* WORK REQUEST: Update the text read from all the records below by changing "Pollos asados" to "Pollo a la brasa", and give back every line with nothing else altered and with the pictures left out.
*** Block opens ***
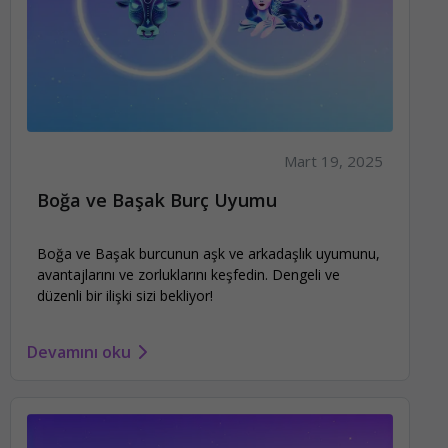
Mart 19, 2025
Boğa ve Başak Burç Uyumu
Boğa ve Başak burcunun aşk ve arkadaşlık uyumunu,
avantajlarını ve zorluklarını keşfedin. Dengeli ve
düzenli bir ilişki sizi bekliyor!
Devamını oku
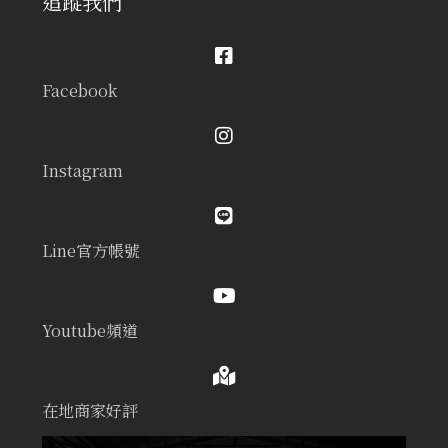
追蹤我們
Facebook
Instagram
Line官方帳號
Youtube頻道
在地商家好評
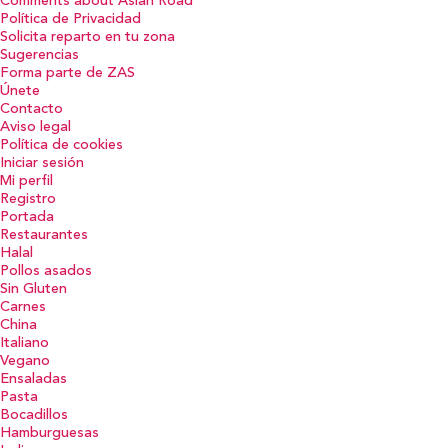
Comments about Asian Road
Política de Privacidad
Solicita reparto en tu zona
Sugerencias
Forma parte de ZAS
Únete
Contacto
Aviso legal
Política de cookies
Iniciar sesión
Mi perfil
Registro
Portada
Restaurantes
Halal
Pollos asados
Sin Gluten
Carnes
China
Italiano
Vegano
Ensaladas
Pasta
Bocadillos
Hamburguesas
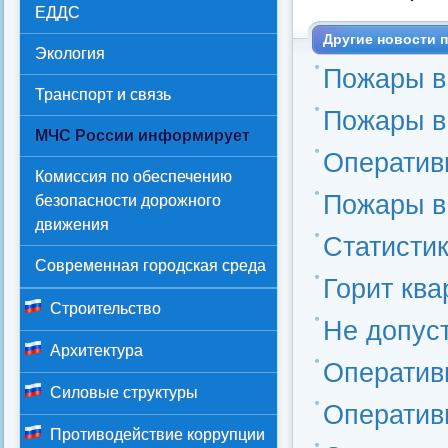
ЕДДС
Другие новости п
Экология
Пожары в
Транспорт и связь
Пожары в
МЧС России информирует
Оперативн
Комиссия по обеспечению
Пожары в
безопасности дорожного
движения
Статисти
Современная городская среда
Горит ква
Строительство
Не допус
Архитектура
Оператив
Силовые структуры
Оператив
Противодействие коррупции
*** Block closes ***
* TASK RESULT:
Mart 19, 2025
Boğa ve Başak Burç Uyumu
Boğa ve Başak burcunun aşk ve arkadaşlık uyumunu,
avantajlarını ve zorluklarını keşfedin. Dengeli ve
düzenli bir ilişki sizi bekliyor!
Devamını oku
追蹤我們
Facebook
Instagram
Line官方帳號
Youtube頻道
在地商家好評
Comments about Asian Road
Política de Privacidad
Solicita reparto en tu zona
Sugerencias
Forma parte de ZAS
Únete
Contacto
Aviso legal
Política de cookies
Iniciar sesión
Mi perfil
Registro
Portada
Restaurantes
Halal
Pollo a la brasa
Sin Gluten
Carnes
China
Italiano
Vegano
Ensaladas
Pasta
Bocadillos
Hamburguesas
ЕДДС
Другие новости п
Экология
Пожары в
Транспорт и связь
Пожары в
МЧС России информирует
Оперативн
Комиссия по обеспечению
Пожары в
безопасности дорожного
движения
Статисти
Современная городская среда
Горит ква
Строительство
Не допус
Архитектура
Оператив
Силовые структуры
Оператив
Противодействие коррупции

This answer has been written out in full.